--- Start of Supplied data ---
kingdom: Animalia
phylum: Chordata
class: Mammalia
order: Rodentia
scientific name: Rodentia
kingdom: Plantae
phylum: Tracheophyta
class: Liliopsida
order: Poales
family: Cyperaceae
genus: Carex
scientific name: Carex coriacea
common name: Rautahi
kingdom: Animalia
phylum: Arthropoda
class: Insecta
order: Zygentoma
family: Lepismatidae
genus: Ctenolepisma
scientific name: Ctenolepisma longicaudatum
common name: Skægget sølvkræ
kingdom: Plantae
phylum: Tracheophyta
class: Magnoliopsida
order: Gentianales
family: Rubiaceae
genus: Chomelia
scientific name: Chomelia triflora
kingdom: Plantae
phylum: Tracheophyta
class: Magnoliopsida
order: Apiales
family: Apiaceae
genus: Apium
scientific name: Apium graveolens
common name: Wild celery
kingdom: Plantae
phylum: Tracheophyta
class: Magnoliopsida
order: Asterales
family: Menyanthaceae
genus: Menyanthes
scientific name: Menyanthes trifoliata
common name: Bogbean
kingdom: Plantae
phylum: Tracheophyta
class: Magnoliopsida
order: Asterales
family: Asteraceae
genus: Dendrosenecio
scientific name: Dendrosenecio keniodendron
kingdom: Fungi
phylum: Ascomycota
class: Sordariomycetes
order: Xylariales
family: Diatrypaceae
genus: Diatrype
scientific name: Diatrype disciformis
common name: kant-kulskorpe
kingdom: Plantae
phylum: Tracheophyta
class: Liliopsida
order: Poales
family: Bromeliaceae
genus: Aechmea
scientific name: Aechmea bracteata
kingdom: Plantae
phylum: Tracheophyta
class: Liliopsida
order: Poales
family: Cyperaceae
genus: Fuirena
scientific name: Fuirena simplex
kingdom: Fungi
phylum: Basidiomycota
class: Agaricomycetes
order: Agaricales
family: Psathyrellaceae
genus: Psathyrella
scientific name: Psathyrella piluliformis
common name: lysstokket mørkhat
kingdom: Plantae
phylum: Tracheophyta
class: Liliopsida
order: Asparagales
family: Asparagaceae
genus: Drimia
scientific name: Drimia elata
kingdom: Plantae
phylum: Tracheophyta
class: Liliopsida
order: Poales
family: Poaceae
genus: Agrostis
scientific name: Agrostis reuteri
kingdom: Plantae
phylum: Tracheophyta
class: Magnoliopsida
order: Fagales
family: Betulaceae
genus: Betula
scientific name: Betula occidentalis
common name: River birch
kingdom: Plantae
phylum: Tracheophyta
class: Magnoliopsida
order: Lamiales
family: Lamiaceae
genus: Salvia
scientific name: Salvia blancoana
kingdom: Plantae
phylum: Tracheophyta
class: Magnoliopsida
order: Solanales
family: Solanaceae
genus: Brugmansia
--- End of Supplied data ---
Please reproduce every line of the material above, from the first line to the last, word for word and in the same order.

§ **Solution below**
kingdom: Animalia
phylum: Chordata
class: Mammalia
order: Rodentia
scientific name: Rodentia
kingdom: Plantae
phylum: Tracheophyta
class: Liliopsida
order: Poales
family: Cyperaceae
genus: Carex
scientific name: Carex coriacea
common name: Rautahi
kingdom: Animalia
phylum: Arthropoda
class: Insecta
order: Zygentoma
family: Lepismatidae
genus: Ctenolepisma
scientific name: Ctenolepisma longicaudatum
common name: Skægget sølvkræ
kingdom: Plantae
phylum: Tracheophyta
class: Magnoliopsida
order: Gentianales
family: Rubiaceae
genus: Chomelia
scientific name: Chomelia triflora
kingdom: Plantae
phylum: Tracheophyta
class: Magnoliopsida
order: Apiales
family: Apiaceae
genus: Apium
scientific name: Apium graveolens
common name: Wild celery
kingdom: Plantae
phylum: Tracheophyta
class: Magnoliopsida
order: Asterales
family: Menyanthaceae
genus: Menyanthes
scientific name: Menyanthes trifoliata
common name: Bogbean
kingdom: Plantae
phylum: Tracheophyta
class: Magnoliopsida
order: Asterales
family: Asteraceae
genus: Dendrosenecio
scientific name: Dendrosenecio keniodendron
kingdom: Fungi
phylum: Ascomycota
class: Sordariomycetes
order: Xylariales
family: Diatrypaceae
genus: Diatrype
scientific name: Diatrype disciformis
common name: kant-kulskorpe
kingdom: Plantae
phylum: Tracheophyta
class: Liliopsida
order: Poales
family: Bromeliaceae
genus: Aechmea
scientific name: Aechmea bracteata
kingdom: Plantae
phylum: Tracheophyta
class: Liliopsida
order: Poales
family: Cyperaceae
genus: Fuirena
scientific name: Fuirena simplex
kingdom: Fungi
phylum: Basidiomycota
class: Agaricomycetes
order: Agaricales
family: Psathyrellaceae
genus: Psathyrella
scientific name: Psathyrella piluliformis
common name: lysstokket mørkhat
kingdom: Plantae
phylum: Tracheophyta
class: Liliopsida
order: Asparagales
family: Asparagaceae
genus: Drimia
scientific name: Drimia elata
kingdom: Plantae
phylum: Tracheophyta
class: Liliopsida
order: Poales
family: Poaceae
genus: Agrostis
scientific name: Agrostis reuteri
kingdom: Plantae
phylum: Tracheophyta
class: Magnoliopsida
order: Fagales
family: Betulaceae
genus: Betula
scientific name: Betula occidentalis
common name: River birch
kingdom: Plantae
phylum: Tracheophyta
class: Magnoliopsida
order: Lamiales
family: Lamiaceae
genus: Salvia
scientific name: Salvia blancoana
kingdom: Plantae
phylum: Tracheophyta
class: Magnoliopsida
order: Solanales
family: Solanaceae
genus: Brugmansia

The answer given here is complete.